What to work on — Scan the records for the word "notice". Return each line where it is found.

Saved data entries
□ □ □
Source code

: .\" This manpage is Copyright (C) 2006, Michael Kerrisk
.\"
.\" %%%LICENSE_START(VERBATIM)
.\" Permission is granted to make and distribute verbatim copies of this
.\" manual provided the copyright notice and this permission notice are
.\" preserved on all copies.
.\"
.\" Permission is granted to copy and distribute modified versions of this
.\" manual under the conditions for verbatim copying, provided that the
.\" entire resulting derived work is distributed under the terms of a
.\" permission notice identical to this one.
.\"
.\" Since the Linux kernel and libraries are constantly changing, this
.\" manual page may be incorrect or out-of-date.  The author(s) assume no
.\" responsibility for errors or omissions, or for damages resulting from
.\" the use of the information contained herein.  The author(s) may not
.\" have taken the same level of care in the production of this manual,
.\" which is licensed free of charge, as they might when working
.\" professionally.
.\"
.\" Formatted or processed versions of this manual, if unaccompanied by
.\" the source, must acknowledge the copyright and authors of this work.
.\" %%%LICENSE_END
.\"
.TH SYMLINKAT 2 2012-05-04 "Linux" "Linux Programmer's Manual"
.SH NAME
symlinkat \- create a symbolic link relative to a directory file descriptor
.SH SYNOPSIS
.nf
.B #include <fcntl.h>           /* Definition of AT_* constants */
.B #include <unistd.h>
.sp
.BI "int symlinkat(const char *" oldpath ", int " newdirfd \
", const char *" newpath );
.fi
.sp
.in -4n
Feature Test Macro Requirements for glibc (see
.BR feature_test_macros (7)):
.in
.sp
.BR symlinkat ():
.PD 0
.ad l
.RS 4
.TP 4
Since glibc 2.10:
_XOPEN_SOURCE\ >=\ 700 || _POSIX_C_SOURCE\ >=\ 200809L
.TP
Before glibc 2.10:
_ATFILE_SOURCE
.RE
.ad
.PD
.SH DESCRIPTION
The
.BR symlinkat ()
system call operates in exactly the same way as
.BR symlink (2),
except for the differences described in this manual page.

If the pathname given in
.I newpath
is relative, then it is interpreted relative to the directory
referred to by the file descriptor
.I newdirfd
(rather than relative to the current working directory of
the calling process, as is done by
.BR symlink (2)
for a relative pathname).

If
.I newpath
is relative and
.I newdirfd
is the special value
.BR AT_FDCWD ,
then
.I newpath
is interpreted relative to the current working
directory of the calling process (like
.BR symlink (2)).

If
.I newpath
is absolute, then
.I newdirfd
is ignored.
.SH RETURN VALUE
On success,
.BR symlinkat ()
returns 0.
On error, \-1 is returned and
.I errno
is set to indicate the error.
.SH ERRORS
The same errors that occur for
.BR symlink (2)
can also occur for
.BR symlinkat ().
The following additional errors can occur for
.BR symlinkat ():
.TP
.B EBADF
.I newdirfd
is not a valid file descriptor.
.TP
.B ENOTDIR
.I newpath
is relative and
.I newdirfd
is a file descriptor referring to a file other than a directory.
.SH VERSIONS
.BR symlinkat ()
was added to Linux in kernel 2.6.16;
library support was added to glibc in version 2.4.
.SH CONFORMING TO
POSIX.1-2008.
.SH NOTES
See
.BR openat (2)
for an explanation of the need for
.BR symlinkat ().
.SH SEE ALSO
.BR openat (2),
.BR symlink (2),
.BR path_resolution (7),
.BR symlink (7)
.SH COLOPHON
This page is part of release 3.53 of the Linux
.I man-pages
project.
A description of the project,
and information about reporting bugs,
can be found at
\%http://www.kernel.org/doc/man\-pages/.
□ □ □
Task solution —
.\" manual provided the copyright notice and this permission notice are
.\" permission notice identical to this one.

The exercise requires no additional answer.